La 30e Conférence des Parties (COP 30) de la Convention cadre des Nations Unies sur le changement climatique s'est achevée samedi 22 novembre à Belém au Brésil après plusieurs heures de prolongation pour parvenir à un accord. Celui-ci a été trouvé en toute extrémité, mais il s'agit d'un accord en demi-teinte. Il faut dire que les conversations ont été âpres et difficiles entre les 194 parties représentées à la conférence, avec des intérêts divergents entre les pays développés ouverts aux énergies renouvelables, les grands pays émergents estimant qu'ils ont encore besoin d'énergies fossiles pour parfaire leur développement, et les pays pauvres, surtout désireux de se faire financer leur transition énergétique. Et comme si le sort s'était acharné sur la conférence, un incendie s'est déclaré la veille de la clôture, obligeant pendant quelques heures les négociateurs à suspendre leurs travaux.
Place aux volontaires
Certes, il n'y avait pas de grandes attentes quant au résultat attendu mais un point était plus particulièrement scruté à la loupe : celui de la concrétisation de la sortie des énergies fossiles, dont le principe avait été arrêté lors de la COP 28 à Dubaï. C'est sur ce sujet que le président brésilien Luiz Inacio Lula da Silva avait fait connaître ses ambitions, en préambule à la session le 6 novembre dernier. Aucune avancée majeure n'a été obtenue, le texte final n'y faisant qu'une référence indirecte sans aucune feuille de route, en raison de l'opposition des grands pays émergents. 80 pays ont même menacé de ne pas signer ce texte, notamment les pays européens, mais se sont ravisés afin de ne pas être taxés de tout rejeter en bloc.
À défaut d'un accord, et comme cela avait d'ailleurs été pressenti avant la conférence, place au volontariat. Les pays volontaires, notamment ceux membres de l'Union européenne, se sont engagés pour avancer ensemble dans ce domaine, ce qui est finalement peut-être plus sûr et plus concret qu'une grande déclaration solennelle. C'est aussi le cas de la Colombie qui s'est montrée très offensive en la matière et qui prévoit d'organiser, l'an prochain, une grande conférence sur la sortie des énergies fossiles.

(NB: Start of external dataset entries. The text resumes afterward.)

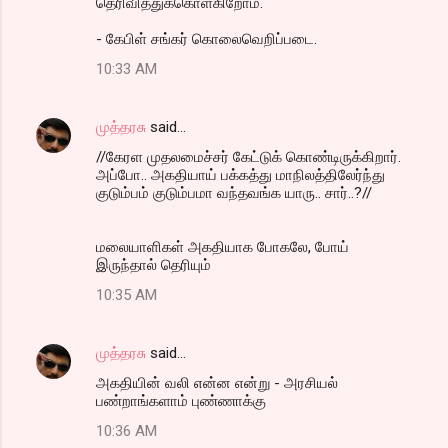
தெரிவித்துக்கொள்கிறோம்.
s
- கேபிள் சங்கர் கொலைவெறிப்படை.
10:33 AM
முத்தரசு
said…
//கேரள முதலமைச்சர் கேட்டுக் கொண்டிருக்கிறார்.
அப்போ.. அகதியாய் பக்கத்து மாநிலத்திலேர்ந்து
குடும்பம் குடும்பமா வந்தவங்க யாரு.. சார்..?//
மலையாளிகள் அகதியாக போகலே, போய்
இருந்தால் தெரியும்
10:35 AM
முத்தரசு
said…
அகதியின் வலி என்ன என்று - அரசியல்
பண்றாங்களாம் புண்ணாக்கு
10:36 AM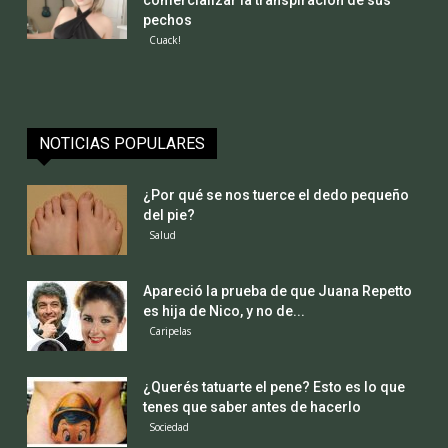
pechos
Cuack!
NOTICIAS POPULARES
¿Por qué se nos tuerce el dedo pequeño
del pie?
Salud
Apareció la prueba de que Juana Repetto
es hija de Nico, y no de...
Caripelas
¿Querés tatuarte el pene? Esto es lo que
tenes que saber antes de hacerlo
Sociedad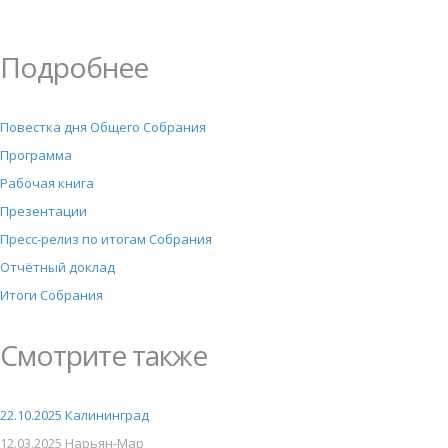
Подробнее
Повестка дня Общего Собрания
Программа
Рабочая книга
Презентации
Пресс-релиз по итогам Собрания
Отчётный доклад
Итоги Собрания
Смотрите также
22.10.2025 Калининград
12.03.2025 Нарьян-Мар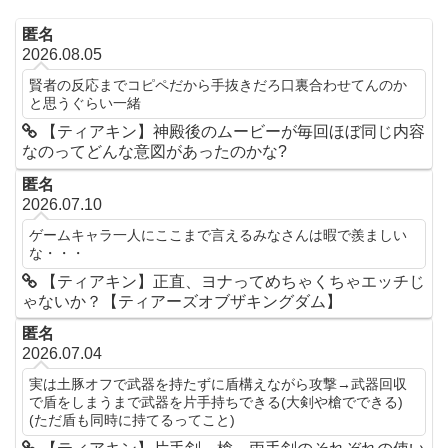
匿名
2026.08.05
賢者の反応までコピペだから手抜きだろ口裏合わせてんのか
と思うぐらい一緒
【ティアキン】神殿後のムービーが毎回ほぼ同じ内容
なのってどんな意図があったのかな?
匿名
2026.07.10
ゲームキャラ一人にここまで言えるみなさんは暇で羨ましい
な・・・
【ティアキン】正直、ヨナってめちゃくちゃエッチじ
ゃないか？【ティアーズオブザキングダム】
匿名
2026.07.04
実は土豚オフで武器を持たずに盾構えながら攻撃→武器回収
で盾をしまうまで武器を片手持ちできる(大剣や槍でできる)
(ただ盾も同時に持てるってこと)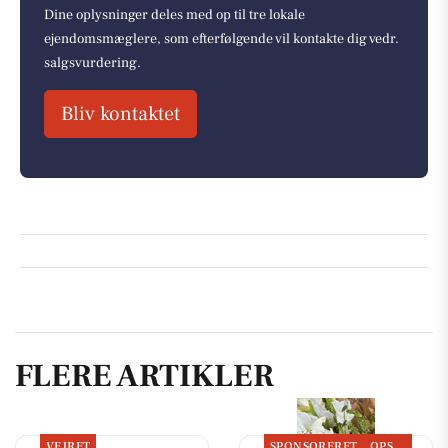
Dine oplysninger deles med op til tre lokale
ejendomsmæglere, som efterfølgende vil kontakte dig vedr.
salgsvurdering.
Bliv kontaktet
FLERE ARTIKLER
VEJRET
SPONSORERET
OPSLAGSTAVLEN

Une des trois plus mauvaises conférences
Autre motif d'insatisfaction, alors que la conférence se tenait en Amazonie, aucun accord n'a non plus été trouvé sur la question de la déforestation. Malgré tout, d'autres thèmes ont été plus heureux. Sur le point sensible de la finance climatique où un accord de principe avait été obtenu lors de la COP 29 tenue l'an dernier à Bakou, un progrès notable a été effectué avec l'adoption du triplement des moyens affectés à cet objet d'ici 2035.
Pour autant, c'est la déception qui prévaut chez la majorité des observateurs, dix ans après le COP 21 de Paris qui avait fixé des objectifs ambitieux en matière de réduction des températures. Certains disent même qu'il s'agit d'une des trois plus mauvaises conférences depuis le Sommet de la Terre de Rio de Janeiro, ce qui constitue, de fait, un mauvais anniversaire pour le même pays hôte qui espérait forcément en retirer un avantage diplomatique et politique.
Multilatéralisme et coopération
Pour autant, cet anniversaire doit être l'occasion, indépendamment de tout ce qui n'a pas été fait et reste à faire, de regarder le chemin parcouru en plus de trente ans. Pratiquement tous les États sont désormais engagés, d'une manière ou d'une autre, dans la lutte contre les changements climatiques. Bien sûr, l'absence des États-Unis, l'un des plus gros contributeurs des émissions de gaz à effet de serre, a été remarquée mais le temps n'est plus où cette absence, à elle seule, aurait disqualifié les résultats d'une telle réunion. Aujourd'hui, selon le vieil adage, ce sont les absents qui ont tort et qui s'enferment dans leur solitude alors que le multilatéralisme s'impose progressivement.
Comme à chaque fois, les yeux se tournent désormais vers le prochain épisode, la COP 31 qui se tiendra en novembre 2026 à Antalya en Turquie, avec des négociations qui seront conduites par l'Australie. Multilatéralisme mais aussi coopération sont désormais les maîtres mots.